Several fluorescence microscopy methods can be used to measure protein interactions in cells. However, most of the methods struggle to capture both the diversity of these interactions across the entire cellular area and their dynamics over time. To overcome these limitations, we enhanced the spatiotemporal resolution of Number and Brightness, a spectroscopy method that transforms fluorescence fluctuations into protein aggregation values. The Enhanced Number and Brightness method implements two algorithms, the first one uses statistical tools to extract the distribution of protein oligomers (monomers, dimers, trimers and so on) in single pixels, thus revealing protein diversity across an entire cell image. The second one corrects the fluorescence intensity loss due to continuous light exposure, which enables measurements over prolonged periods of time. By combining these two algorithms, Enhanced Number and Brightness allows extended live imaging, providing dynamic maps of protein oligomerization overlaid on top of the corresponding cell image [1].
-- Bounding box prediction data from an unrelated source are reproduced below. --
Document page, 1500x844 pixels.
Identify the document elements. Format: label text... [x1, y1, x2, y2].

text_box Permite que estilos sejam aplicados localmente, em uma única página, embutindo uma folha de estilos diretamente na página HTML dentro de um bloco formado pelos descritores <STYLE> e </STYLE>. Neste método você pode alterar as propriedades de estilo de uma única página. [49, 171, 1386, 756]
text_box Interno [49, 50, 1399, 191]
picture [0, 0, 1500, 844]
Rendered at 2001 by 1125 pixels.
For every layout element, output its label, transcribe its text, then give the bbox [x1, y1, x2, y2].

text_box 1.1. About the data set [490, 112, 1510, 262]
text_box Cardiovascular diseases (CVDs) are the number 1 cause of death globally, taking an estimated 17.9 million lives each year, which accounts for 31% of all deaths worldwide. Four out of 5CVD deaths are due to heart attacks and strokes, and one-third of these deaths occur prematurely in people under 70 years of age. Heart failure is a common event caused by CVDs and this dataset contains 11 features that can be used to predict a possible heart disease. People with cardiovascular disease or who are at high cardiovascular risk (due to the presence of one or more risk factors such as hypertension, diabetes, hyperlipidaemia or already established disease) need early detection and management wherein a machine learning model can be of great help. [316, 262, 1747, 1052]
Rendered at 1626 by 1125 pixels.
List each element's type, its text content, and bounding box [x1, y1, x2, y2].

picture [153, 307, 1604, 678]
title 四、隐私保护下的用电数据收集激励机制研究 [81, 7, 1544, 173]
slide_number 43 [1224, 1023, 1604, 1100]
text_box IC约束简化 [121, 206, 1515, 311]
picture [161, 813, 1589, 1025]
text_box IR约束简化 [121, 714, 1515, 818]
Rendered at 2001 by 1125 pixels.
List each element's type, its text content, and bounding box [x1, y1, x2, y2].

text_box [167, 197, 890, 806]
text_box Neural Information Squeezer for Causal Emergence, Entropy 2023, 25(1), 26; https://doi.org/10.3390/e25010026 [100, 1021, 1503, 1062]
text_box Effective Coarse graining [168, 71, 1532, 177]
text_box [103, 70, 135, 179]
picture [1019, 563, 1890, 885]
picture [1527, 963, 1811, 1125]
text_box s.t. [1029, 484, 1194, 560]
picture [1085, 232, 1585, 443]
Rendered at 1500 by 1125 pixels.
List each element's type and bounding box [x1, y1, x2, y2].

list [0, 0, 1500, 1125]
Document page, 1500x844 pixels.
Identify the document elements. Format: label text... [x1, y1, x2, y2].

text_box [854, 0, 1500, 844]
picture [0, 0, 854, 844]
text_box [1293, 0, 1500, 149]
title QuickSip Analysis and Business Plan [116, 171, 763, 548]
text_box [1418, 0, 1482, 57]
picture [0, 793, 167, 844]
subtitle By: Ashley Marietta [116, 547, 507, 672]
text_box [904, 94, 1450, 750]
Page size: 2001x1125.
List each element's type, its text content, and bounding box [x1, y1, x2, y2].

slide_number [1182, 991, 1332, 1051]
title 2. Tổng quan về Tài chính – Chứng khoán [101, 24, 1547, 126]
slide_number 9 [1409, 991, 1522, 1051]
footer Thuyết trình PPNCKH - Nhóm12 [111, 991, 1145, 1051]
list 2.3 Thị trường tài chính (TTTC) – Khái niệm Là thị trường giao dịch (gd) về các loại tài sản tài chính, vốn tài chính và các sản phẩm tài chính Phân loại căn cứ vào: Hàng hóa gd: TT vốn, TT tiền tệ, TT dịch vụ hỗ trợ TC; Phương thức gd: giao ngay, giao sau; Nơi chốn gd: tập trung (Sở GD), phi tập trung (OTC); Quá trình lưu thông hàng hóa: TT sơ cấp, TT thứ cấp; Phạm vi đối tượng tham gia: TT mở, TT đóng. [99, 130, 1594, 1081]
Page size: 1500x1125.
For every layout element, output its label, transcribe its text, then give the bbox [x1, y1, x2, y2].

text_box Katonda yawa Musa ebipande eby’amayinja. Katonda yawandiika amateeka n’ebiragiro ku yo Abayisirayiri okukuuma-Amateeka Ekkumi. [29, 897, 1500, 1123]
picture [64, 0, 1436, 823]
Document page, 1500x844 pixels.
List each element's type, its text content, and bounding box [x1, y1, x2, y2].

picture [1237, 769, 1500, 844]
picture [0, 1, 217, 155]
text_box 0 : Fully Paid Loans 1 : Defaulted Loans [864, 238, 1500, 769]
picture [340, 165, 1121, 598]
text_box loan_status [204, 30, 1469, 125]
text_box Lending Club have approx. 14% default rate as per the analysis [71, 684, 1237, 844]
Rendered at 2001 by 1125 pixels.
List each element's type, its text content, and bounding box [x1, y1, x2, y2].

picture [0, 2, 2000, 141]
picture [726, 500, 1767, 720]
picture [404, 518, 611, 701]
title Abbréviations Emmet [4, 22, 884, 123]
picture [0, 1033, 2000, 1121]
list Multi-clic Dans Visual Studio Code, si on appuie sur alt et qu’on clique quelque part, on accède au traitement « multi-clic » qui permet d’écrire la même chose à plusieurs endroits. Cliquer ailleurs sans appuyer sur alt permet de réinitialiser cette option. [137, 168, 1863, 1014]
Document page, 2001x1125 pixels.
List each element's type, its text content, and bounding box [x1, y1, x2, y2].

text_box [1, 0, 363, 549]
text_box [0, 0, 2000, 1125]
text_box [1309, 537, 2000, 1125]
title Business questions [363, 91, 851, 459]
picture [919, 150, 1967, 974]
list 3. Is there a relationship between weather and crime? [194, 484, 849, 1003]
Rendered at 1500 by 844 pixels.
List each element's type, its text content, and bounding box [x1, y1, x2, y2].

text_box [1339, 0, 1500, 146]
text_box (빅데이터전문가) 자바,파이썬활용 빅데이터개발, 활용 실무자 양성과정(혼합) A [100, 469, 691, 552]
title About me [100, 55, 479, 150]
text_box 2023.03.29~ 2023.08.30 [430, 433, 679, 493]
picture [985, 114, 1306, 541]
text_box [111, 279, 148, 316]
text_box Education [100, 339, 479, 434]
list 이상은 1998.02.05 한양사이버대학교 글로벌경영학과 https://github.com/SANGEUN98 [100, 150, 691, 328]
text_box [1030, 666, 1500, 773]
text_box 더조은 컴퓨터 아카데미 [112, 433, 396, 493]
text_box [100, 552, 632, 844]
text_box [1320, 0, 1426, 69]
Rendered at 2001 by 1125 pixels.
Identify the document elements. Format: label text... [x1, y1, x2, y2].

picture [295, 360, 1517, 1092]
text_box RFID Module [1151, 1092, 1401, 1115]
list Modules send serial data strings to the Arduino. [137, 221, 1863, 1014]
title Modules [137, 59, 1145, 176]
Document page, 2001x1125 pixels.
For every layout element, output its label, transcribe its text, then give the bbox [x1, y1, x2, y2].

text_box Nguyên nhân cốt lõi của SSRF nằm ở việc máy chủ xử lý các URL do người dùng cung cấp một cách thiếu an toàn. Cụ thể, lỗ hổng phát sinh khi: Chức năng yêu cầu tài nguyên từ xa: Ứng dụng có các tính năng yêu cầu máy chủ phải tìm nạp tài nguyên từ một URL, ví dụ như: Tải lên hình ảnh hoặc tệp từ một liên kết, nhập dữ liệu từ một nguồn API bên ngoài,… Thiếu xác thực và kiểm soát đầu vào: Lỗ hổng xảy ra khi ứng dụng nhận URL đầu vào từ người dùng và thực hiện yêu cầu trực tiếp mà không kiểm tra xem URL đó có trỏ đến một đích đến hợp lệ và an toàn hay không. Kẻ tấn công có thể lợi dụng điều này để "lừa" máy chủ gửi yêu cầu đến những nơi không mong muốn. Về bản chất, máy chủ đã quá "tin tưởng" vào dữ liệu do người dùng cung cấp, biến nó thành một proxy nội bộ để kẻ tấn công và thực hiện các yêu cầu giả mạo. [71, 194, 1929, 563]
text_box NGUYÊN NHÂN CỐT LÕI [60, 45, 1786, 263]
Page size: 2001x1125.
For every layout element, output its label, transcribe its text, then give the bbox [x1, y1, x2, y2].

Figure 1. Enhanced Number and Brightness provides oligomerization maps (color-coded according to reference bar) during time-lapse movies. The image shows from left to right the dynamics of Eph receptor aggregation after stimulation with the ligand ephrin. Each row depicts a cell stimulated with different types of ligands (i.e. soluble, surface-bound etc.).
As a proof-of-concept, we recorded the activation of the Eph receptor, a key mediator of cell-to-cell communication [2]. The Eph receptor binds to its ligand ephrin, triggering the assembly of large receptor aggregates and the activation of the receptor by phosphorylation. The Enhanced Number and Brightness analysis of Eph clustering revealed that activation proceeds as a two-step process termed polymerization-condensation. During polymerization, small oligomers assemble leading to receptor activation. During the condensation phase, far larger aggregates form by the assembly of pre-activated oligomers, leading to endocytosis and signal termination. This dual mode of activation allows signal amplification (polymerization) and signal adaptation (condensation). This two-step process ensures high receptor sensitivity while keeping the dynamic range in check.
Figure 2. Top Panel, relative concentration of Eph receptor oligomers (color-coded) over time as retrieved by Enhanced Number and Brightness. Bottom panel, polymerization-condensation model of Eph receptor activation.
The Enhanced Number and Brightness resolution power proved to be high enough to discriminate among different modes of activation. We created ephrin nanopatterns of regular size (<30 nm in diameter) which induced a stronger receptor response than randomly distributed ligands, despite presenting a 9-fold lower ligand density [3]. The stronger, faster, and more efficient receptor activation of the nanostructured ligands provides a useful strategy to precisely tune and potentiate receptor responses.